India cautiously raising its profile in Kabul

Written By Uttara Choudhury | Updated:

Prime minister Manmohan Singh’s special envoy on Afghanistan and Pakistan SK Lambah met US national security adviser Tom Donilon at the White House on Monday as India looks for its place in the post-American Afghan situation.

The stakes for India are high as the US plans for a post-war Afghanistan. Prime minister Manmohan Singh’s special envoy on Afghanistan and Pakistan SK Lambah met US national security adviser Tom Donilon at the White House on Monday as India looks for its place in the post-American Afghan situation.

Lambah also held discussions in the state department with Richard Holbrooke who is president Obama’s pointman on Afghanistan and Pakistan.

India views instability in Afghanistan as a great threat and looks likely to step up humanitarian, trade — and possibly military — assistance as president Obama keeps faith with his July 2011 deadline to start withdrawing American troops from Afghanistan.

So far, New Delhi has deferred to Pakistani and American sensitivities about raising India’s strategic profile in Afghanistan by not providing military assistance, but analysts say this could change once the US pulls its troops out of Afghanistan leaving it in general chaos.    

Even as Lambah talked about Kabul’s affairs with Washington, the strongest clue that India is prepared to take its role in Afghanistan beyond developmental programs to offer military assistance emerged from a leaked US diplomatic cable released by WikiLeaks.

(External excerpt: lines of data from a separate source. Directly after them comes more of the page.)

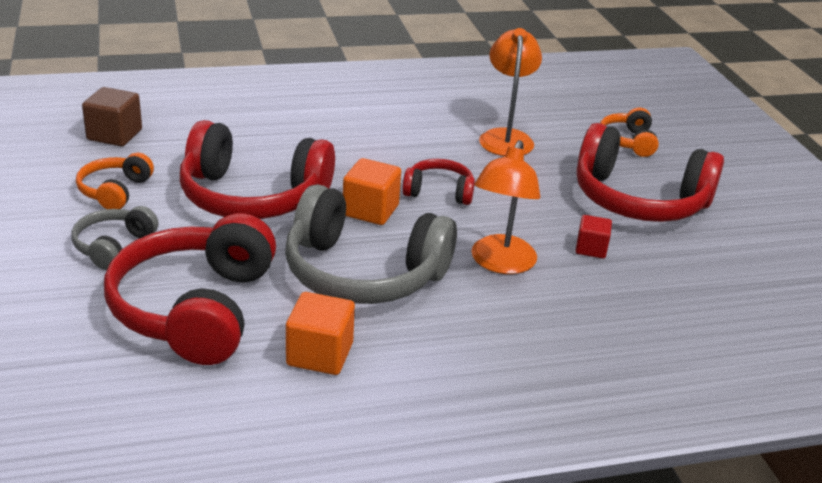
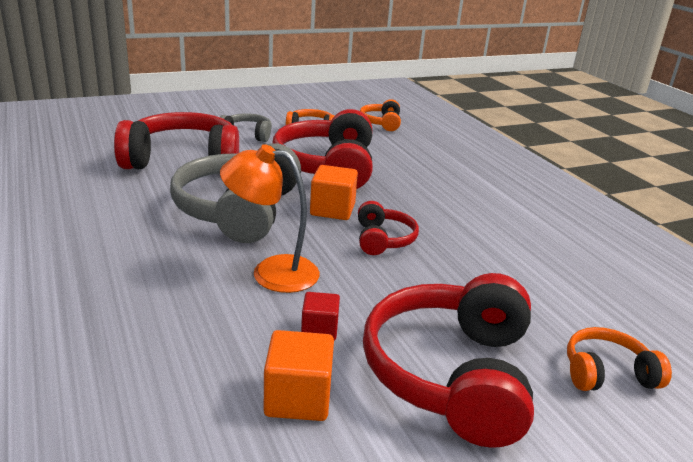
camera: 80 degrees right, 5 degrees down
(114, 135) = (381, 123): brown cube -> orange headphones
(320, 354) = (133, 200): orange cube -> orange cube (298, 398)
(506, 137) = (526, 276): orange lamp -> none

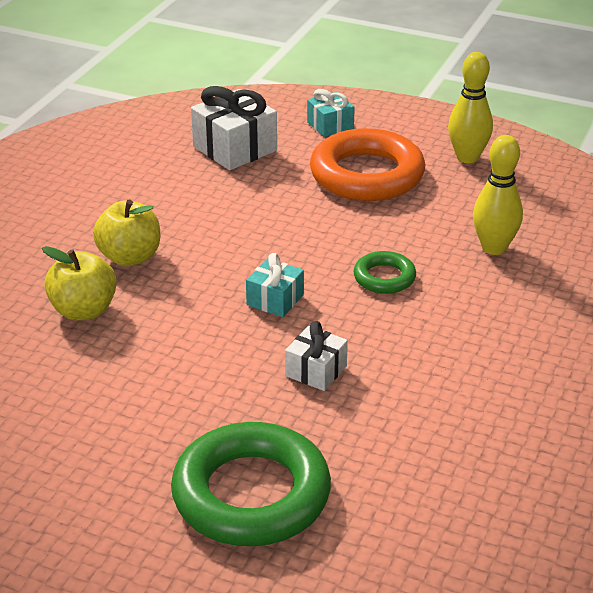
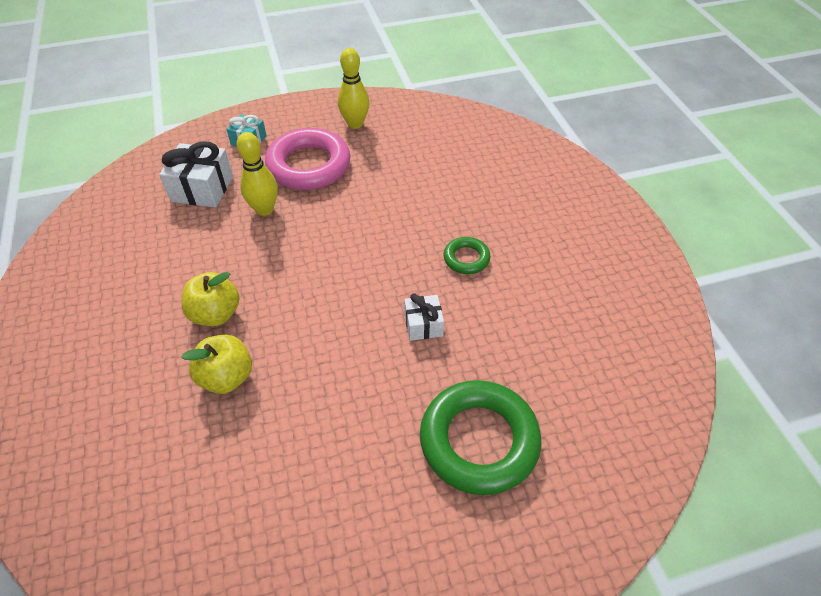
camera: 40 degrees left, 15 degrees up
(275, 300) = (346, 289): turquoise gift -> none
(367, 175) = (309, 165): orange ring -> pink ring
(384, 277) = (394, 233): green ring -> green ring (466, 258)
(494, 248) = (432, 178): yellow bowling pin -> yellow bowling pin (264, 209)

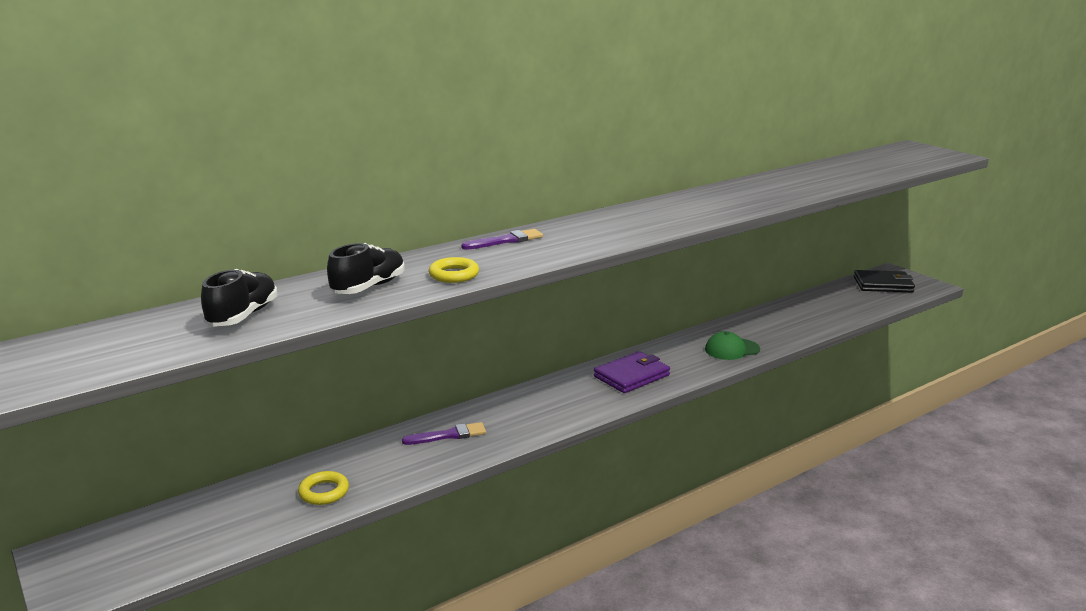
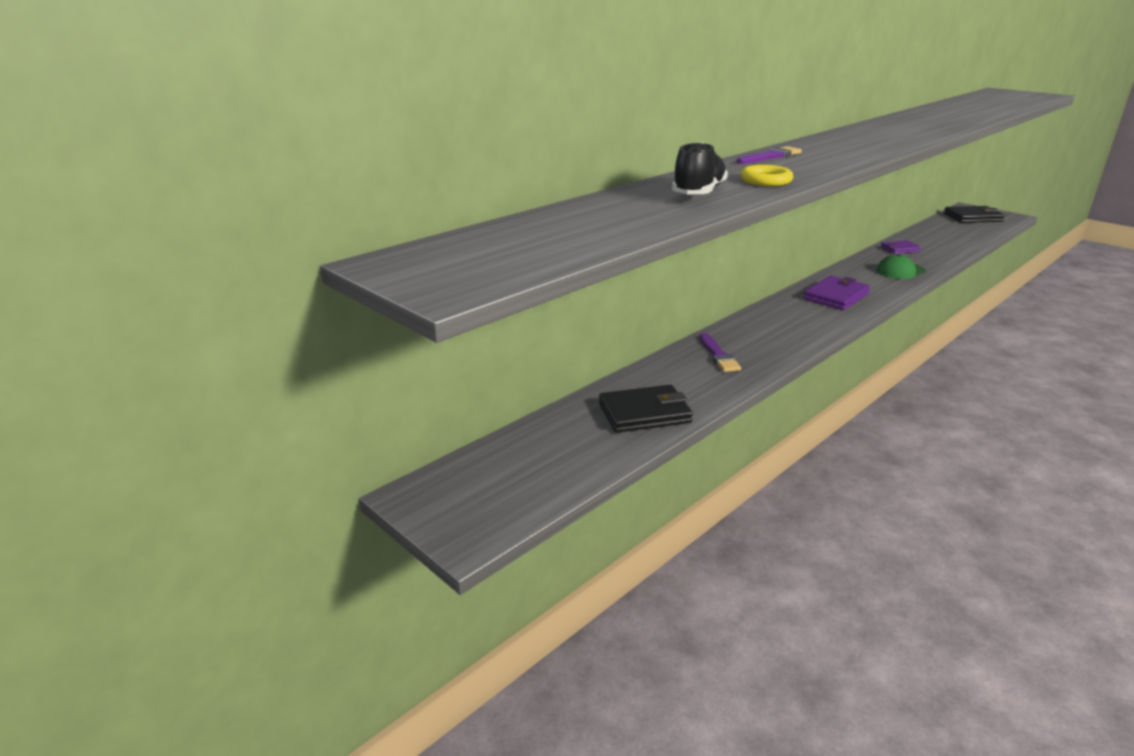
camera: 10 degrees left, 5 degrees up
(243, 316) = (606, 219): black shoe -> none
(324, 492) = (644, 413): yellow ring -> black wallet
(448, 435) = (718, 355): purple brush -> purple brush turned 105 degrees clockwise
(757, 321) = (900, 249): none -> purple wallet

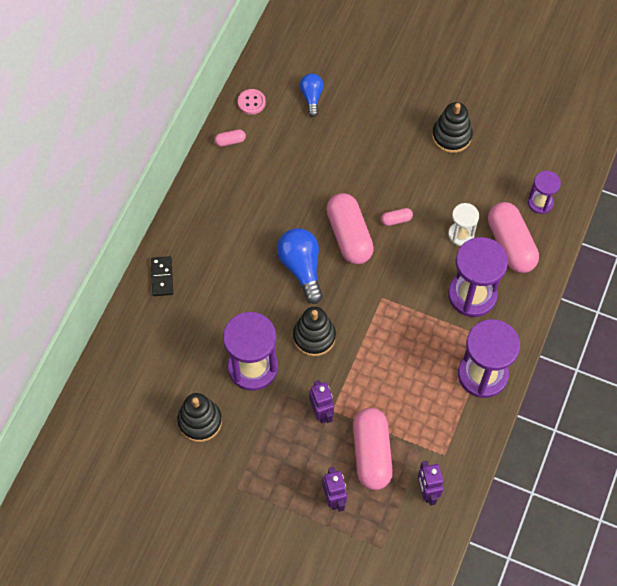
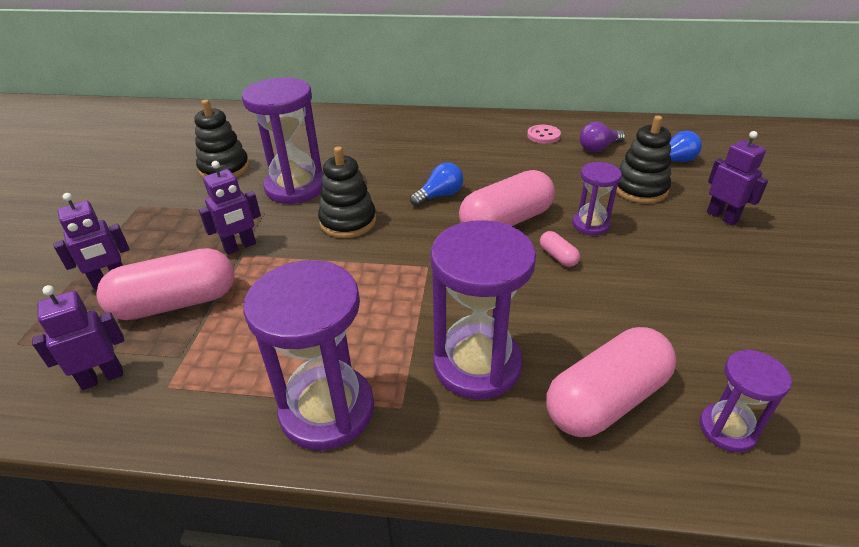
camera: 75 degrees right, 25 degrees down
(162, 277) = (387, 121): black domino -> none
(230, 141) = (568, 126): pink capsule -> none
(251, 102) = (626, 129): pink button -> pink button (543, 135)
(274, 136) = (598, 148): none -> purple light bulb
(301, 268) = (440, 195): blue light bulb -> blue light bulb, size x0.60
(370, 187) = (590, 224): none -> purple hourglass
(387, 108) = (722, 217): none -> purple robot
(451, 136) = (744, 284): black stacking toy -> black stacking toy (640, 189)
(461, 234) = (580, 328): white hourglass -> none

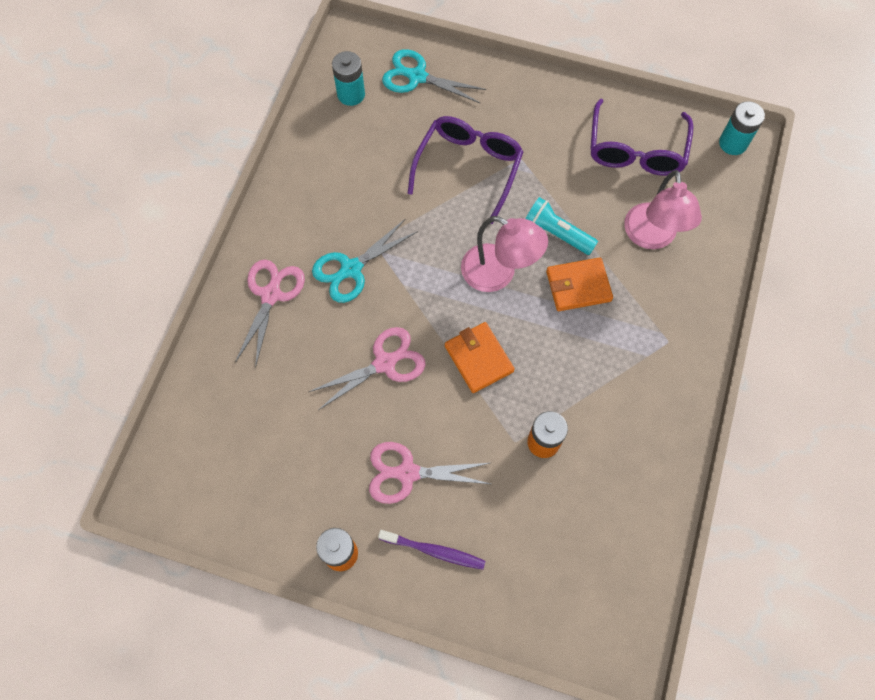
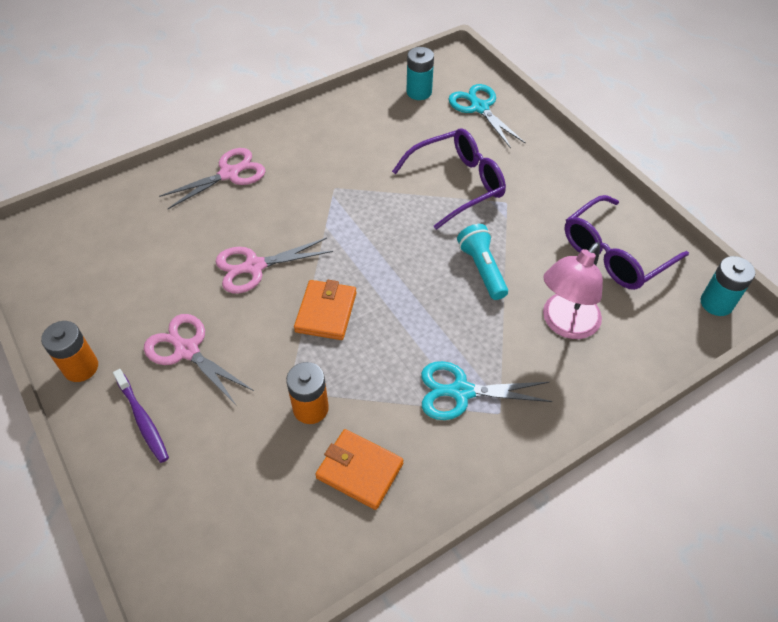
camera: 40 degrees right, 15 degrees down
(351, 269) = (300, 193): turquoise scissors -> turquoise scissors (461, 392)
(384, 363) = (254, 266): pink scissors -> pink scissors turned 150 degrees clockwise
(498, 273) = (405, 266): pink lamp -> none
(578, 286) = (461, 317): orange wallet -> orange wallet (359, 470)

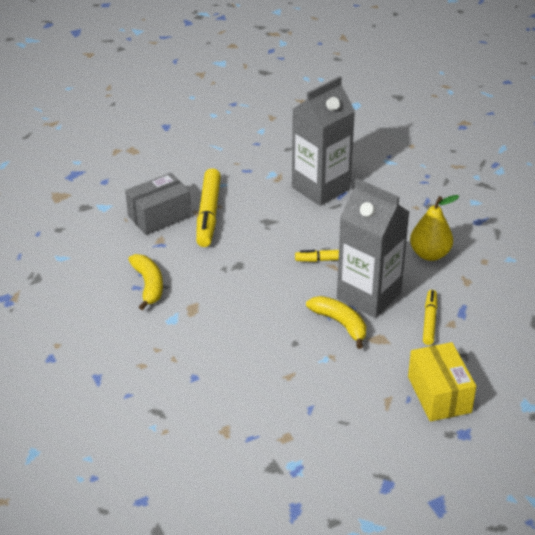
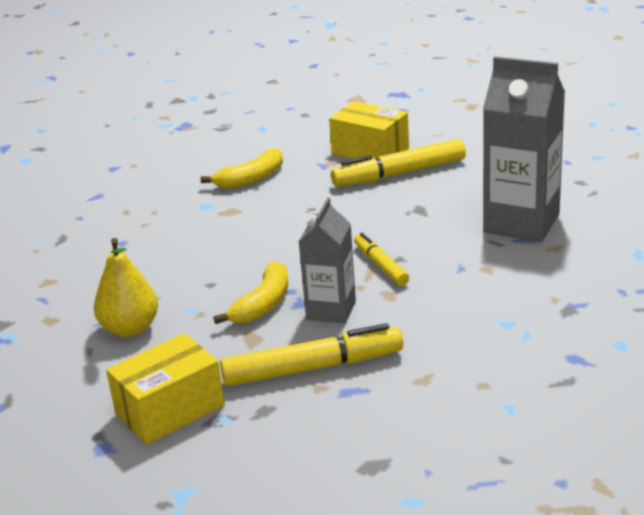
camera: 70 degrees right, 10 degrees down
(159, 216) = (370, 151): grey box -> yellow box
(369, 296) = (331, 310): grey carton -> grey carton, size x0.61
(429, 254) = (457, 335): yellow pear -> yellow pear (130, 329)
(429, 321) = (313, 368): yellow marker -> yellow marker, size x1.71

Months after its embassy in Kabul was targeted by suicide bombers, India was roused enough to offer the Afghan government light attack helicopters. The Indian offer was discussed threadbare in a January 2009 conversation between Afghan president Hamid Karzai and US general David Petraeus.

The leaked cable shows that predictably the Indian offer was spiked due to an “adverse reaction” feared from Pakistan which has stonewalled any Indian military involvement in Afghanistan.
According to diplomats and analysts, India is also weighing the possibility of training Afghan security personnel.

“India has adequate training facilities and can train the Afghan army and strengthen it at low cost,” said Sumit Ganguly,who is a member of the council on foreign relations.

“All New Delhi needs to do is to train the Afghan army by bringing contingents over to India. India has extensive training facilities which are lying idle. India is doing a little bit of this but India should ramp it up.”